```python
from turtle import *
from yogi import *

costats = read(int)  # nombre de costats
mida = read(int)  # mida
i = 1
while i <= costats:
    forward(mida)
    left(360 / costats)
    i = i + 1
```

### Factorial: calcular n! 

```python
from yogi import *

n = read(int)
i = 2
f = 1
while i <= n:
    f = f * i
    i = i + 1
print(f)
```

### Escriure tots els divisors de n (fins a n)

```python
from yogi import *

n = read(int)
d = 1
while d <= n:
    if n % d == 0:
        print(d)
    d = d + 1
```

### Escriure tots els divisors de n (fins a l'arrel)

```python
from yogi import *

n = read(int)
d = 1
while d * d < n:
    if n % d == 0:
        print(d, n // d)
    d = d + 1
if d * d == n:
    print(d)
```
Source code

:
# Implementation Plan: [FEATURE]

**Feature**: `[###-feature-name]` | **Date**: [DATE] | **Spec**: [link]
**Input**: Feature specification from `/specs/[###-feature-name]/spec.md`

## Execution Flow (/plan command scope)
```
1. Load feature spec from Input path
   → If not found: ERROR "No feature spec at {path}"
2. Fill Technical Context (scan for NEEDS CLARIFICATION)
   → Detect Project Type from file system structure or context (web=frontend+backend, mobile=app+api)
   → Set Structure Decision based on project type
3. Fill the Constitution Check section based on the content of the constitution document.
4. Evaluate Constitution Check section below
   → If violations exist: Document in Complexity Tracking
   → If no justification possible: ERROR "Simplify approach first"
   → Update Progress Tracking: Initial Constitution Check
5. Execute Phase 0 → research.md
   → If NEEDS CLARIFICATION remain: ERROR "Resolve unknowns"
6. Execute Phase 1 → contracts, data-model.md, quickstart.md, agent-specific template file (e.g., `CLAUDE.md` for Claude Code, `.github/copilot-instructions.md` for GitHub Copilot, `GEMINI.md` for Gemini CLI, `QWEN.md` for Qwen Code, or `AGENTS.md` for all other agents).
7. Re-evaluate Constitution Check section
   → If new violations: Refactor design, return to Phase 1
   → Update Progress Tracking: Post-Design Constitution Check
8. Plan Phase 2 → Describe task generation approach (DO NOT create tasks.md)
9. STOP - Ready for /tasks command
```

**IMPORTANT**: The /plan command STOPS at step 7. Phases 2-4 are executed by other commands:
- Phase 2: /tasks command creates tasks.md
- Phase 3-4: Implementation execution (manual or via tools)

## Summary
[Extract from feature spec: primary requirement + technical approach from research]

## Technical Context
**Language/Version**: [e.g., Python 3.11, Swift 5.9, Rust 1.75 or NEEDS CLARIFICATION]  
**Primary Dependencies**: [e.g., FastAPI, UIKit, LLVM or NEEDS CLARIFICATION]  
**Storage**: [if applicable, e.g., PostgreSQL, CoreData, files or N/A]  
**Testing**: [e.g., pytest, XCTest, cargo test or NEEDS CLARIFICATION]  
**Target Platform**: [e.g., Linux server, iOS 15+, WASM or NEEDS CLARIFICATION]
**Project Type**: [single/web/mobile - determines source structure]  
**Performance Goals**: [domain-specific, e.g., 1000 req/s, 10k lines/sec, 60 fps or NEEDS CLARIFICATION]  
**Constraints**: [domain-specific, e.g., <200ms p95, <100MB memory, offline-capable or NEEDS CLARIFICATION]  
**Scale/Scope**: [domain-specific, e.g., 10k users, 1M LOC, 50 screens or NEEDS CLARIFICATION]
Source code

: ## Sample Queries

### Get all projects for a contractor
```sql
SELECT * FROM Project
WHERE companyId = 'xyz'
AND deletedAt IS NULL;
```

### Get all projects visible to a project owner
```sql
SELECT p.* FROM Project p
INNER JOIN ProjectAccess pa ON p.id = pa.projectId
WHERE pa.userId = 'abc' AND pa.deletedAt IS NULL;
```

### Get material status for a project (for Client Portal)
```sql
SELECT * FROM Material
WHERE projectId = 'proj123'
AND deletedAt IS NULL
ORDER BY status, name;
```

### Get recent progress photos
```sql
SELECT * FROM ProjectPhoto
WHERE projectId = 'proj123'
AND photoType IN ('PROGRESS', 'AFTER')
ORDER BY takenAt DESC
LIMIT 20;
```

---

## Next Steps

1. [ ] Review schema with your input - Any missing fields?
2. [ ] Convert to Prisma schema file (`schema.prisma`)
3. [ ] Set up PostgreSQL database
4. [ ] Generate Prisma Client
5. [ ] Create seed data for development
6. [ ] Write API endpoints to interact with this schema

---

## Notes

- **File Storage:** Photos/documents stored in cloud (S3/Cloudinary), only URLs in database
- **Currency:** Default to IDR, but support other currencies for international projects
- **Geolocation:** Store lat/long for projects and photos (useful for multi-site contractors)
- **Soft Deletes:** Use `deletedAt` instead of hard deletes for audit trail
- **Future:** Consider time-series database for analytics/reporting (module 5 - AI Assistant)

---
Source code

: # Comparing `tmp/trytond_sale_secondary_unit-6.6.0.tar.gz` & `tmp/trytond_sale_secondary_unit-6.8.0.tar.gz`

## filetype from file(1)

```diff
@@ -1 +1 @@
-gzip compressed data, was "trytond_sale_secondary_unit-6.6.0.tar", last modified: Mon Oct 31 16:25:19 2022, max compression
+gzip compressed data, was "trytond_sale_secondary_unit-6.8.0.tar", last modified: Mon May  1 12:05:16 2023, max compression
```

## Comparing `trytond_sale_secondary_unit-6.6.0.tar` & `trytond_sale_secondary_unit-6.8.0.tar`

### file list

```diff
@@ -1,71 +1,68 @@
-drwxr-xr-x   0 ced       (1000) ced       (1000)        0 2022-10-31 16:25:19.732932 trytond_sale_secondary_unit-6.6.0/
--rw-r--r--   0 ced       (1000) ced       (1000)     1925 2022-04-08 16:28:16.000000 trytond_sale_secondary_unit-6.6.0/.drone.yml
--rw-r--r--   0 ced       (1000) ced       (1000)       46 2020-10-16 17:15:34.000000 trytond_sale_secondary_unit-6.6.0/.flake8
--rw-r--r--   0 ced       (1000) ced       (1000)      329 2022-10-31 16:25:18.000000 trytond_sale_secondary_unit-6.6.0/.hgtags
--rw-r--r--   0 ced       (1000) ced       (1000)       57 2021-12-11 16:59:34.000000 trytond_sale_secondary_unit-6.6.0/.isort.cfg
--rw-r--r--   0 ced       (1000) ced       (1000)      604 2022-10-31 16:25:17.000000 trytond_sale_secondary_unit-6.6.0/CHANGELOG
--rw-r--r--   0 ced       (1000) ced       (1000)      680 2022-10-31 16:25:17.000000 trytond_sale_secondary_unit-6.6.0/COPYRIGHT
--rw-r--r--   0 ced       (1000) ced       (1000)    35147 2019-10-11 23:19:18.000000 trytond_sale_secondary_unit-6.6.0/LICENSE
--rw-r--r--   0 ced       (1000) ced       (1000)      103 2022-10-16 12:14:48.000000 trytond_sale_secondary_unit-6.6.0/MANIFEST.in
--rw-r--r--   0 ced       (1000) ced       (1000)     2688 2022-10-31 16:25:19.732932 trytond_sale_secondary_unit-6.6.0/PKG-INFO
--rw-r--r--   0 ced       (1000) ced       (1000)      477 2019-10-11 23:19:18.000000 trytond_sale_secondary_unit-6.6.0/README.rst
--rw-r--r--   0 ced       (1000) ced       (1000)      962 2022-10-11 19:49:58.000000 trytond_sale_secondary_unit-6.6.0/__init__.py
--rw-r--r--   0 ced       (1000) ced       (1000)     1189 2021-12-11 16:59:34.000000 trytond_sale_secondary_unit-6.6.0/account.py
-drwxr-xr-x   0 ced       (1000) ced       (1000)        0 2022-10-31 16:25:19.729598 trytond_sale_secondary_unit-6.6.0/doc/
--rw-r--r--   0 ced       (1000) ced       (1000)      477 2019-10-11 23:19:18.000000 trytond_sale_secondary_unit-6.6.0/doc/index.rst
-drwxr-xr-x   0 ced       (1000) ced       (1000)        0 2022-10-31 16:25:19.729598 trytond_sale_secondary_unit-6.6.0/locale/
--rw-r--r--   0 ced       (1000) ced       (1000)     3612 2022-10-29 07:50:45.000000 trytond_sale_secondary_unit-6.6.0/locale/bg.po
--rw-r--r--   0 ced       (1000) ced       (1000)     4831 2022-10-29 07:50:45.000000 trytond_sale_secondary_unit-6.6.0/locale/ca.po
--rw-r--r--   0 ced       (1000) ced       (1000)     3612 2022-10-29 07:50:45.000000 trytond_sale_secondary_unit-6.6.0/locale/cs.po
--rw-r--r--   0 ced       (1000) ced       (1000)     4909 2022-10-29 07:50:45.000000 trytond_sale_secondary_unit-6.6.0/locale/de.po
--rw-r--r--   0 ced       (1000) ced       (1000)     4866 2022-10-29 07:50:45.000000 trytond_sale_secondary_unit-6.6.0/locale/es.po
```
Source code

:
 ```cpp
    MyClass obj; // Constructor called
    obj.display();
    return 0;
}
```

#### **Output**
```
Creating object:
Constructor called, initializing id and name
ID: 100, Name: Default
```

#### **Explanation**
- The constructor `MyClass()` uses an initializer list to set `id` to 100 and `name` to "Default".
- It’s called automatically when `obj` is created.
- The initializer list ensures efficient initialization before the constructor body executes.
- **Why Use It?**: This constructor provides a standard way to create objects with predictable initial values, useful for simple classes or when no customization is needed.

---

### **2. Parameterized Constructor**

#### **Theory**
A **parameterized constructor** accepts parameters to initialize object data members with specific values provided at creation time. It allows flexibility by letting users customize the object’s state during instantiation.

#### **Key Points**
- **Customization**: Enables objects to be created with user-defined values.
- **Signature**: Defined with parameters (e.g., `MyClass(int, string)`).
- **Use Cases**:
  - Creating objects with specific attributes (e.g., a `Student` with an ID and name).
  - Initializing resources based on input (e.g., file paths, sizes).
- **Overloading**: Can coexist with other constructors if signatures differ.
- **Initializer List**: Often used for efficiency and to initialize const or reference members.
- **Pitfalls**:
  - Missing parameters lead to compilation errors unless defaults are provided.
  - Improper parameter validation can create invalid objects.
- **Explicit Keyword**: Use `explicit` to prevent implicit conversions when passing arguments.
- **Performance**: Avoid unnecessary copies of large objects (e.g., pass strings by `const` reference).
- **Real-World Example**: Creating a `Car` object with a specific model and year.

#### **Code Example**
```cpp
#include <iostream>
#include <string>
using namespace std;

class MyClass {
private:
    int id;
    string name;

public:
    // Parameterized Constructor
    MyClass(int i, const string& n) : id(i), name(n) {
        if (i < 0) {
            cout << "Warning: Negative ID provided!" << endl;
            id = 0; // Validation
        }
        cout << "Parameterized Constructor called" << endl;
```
-=-=-
• [Assignment]
Search the data above for the word "research", then gather each line in which it appears.

• [Result]
5. Execute Phase 0 → research.md
[Extract from feature spec: primary requirement + technical approach from research]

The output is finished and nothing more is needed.